Tunisie. Une nouvelle troïka du Maghreb à l’utilité contestée

 Tunisie. Une nouvelle troïka du Maghreb à l’utilité contestée

Le président algérien Abdelmadjid Tebboune et le chef du Conseil présidentiel libyen Mohamed El Menfi prenaient part, sur invitation du président de la République, Kaïs Saïed, à la première réunion consultative entre les dirigeants des trois pays

A l’issue d’une réunion tripartite inaugurale tenue lundi 22 avril à Tunis pilotée en apparence par Carthage, les dirigeants tunisien, algérien et libyen ont souligné dans une déclaration commune « la nécessité d’unifier les vues et les positions et d’œuvrer à collaborer ensemble en vue de raffermir la tradition de concertation autour des différentes questions d’intérêt commun ». Des slogans bien creux aux yeux de bon nombre de commentateurs et observateurs de la région, à qui n’a pas échappé l’absence remarquée du Maroc.

 

Lue en grande pompe par le ministre des Affaires étrangères tunisien, Nabil Ammar, cette déclaration finale au terme des travaux de la réunion dite « de concertation » insiste sur l’engagement commun des dirigeants des trois pays, à l’issue d’une série de « consultations franches et constructives », de veiller à ce que cette réunion soit tenue de « manière régulière en alternance entre les trois pays », de manière semestrielle promet-on.

 

Une entité souverainiste, pour quoi faire ?

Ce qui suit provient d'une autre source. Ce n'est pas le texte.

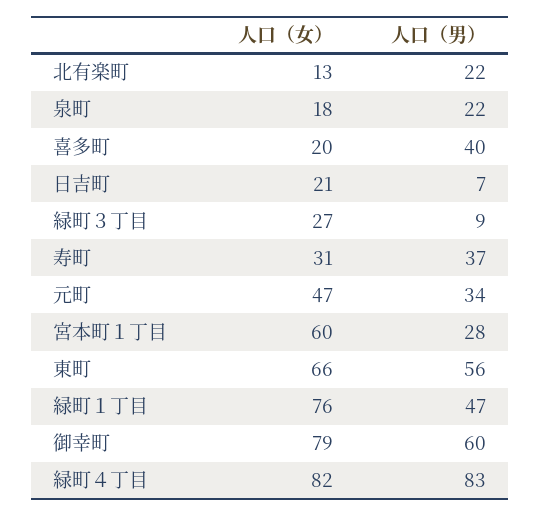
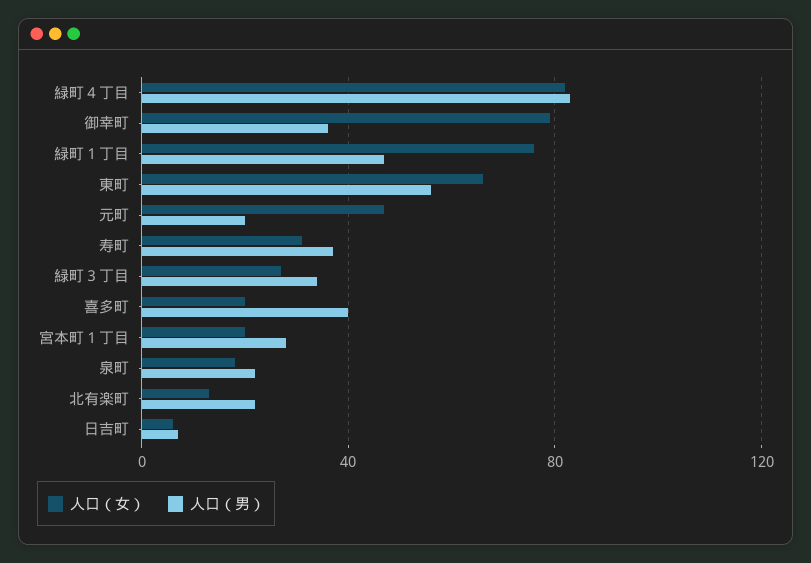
人口（女）, 日吉町: 21 -> 5
人口（男）, 緑町３丁目: 9 -> 35
人口（男）, 元町: 34 -> 20
人口（女）, 宮本町１丁目: 60 -> 20
人口（男）, 御幸町: 60 -> 35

Officiellement du moins, l’objectif affiché est d’« unifier les positions et les visions et d’intensifier la consultation et la coordination afin renforcer les attributs de la sécurité, de la stabilité et du développement dans la région tout entière et d’asseoir davantage son invulnérabilité, notamment, à la lumière de l’émergence des mutations régionales et internationales récurrentes et rapides dont aucun pays ne peut à lui seul parvenir à faire face à ses répercussions ».

Les trois dirigeants soulignent « la nécessité impérieuse d’œuvrer à ce que leurs pays se dotent d’une voix à la mesure d’une présence influente au sein des différents espaces d’appartenance régionale et internationale ». On nous assure également qu’il s’agit d’enrichir la coopération au service de la sécurité, de la stabilité et du développement dans la région « loin de la politique des axes » et des « périls découlant des tentatives d’ingérence étrangère », selon un lexique cher à Kais Saïed.

Mais que se cache réellement derrière ces déclarations d’intentions aussi vagues qu’opaques, et dont la cérémonie a soigneusement exclu toute présence de la presse hormis le seul canal de la TV publique ? Aujourd’hui de nombreuses voix s’élèvent déjà pour critiquer dans les médias tunisiens notamment une « simple mise en scène au format suranné, non sans rappeler les dernières décennies où d’autres dirigeants arabes s’étaient aussi tenus par la main et entonné des formules emphatiques sans que cela ne débouche sur quoi que ce soit », rappelle l’ancien diplomate tunisien Abdallah Labidi.

Si les trois acteurs ont réaffirmé leur attachement à « l’indépendance de leur décision nationale émanant de la volonté de leurs peuples et leur souci d’établir des relations avec d’autres pays et groupements régionaux et internationaux sur la base du respect mutuel et de la non-ingérence dans les affaires intérieures », l’analyse Mohamed Salah Labidi soutient pour sa part que l’histoire y compris contemporaine de ces trois voisins montre qu’ils sont en réalité peu enclins à collaborer de façon significative économiquement :

« Ce sont des systèmes fermés, régis par le clientélisme, l’économie de rente des familles en Tunisie, le règne de l’armée en Algérie, et l’instabilité chronique en Libye. Tout laisse à penser par conséquent que la principale motivation de ces tractations est sécuritaire et anti migratoire, l’Algérie ayant estimé que la Tunisie a récemment fait cavalier seul dans ses négociations avec l’Italie et l’UE, tandis que cette troïka est prête à verrouiller davantage encore ses portes aux subsahariens ».

Or, dans un même ordre d’idées plutôt grandiloquent, les trois présidents ont souligné leur adhésion à l’instauration d’un ordre international « multilatéral » consacrant des relations internationales « solidaires », « justes » et équitables centrées autour de l’égalité de tous devant le Droit international. Tout un programme. Mais à moins de 6 mois du scrutin présidentiel en Tunisie, cette grand-messe traduit surtout pour l’opposition tunisienne la volonté pour le président Saïed, féru de symboles, de se donner une stature historique et géopolitique qu’il peine à acquérir.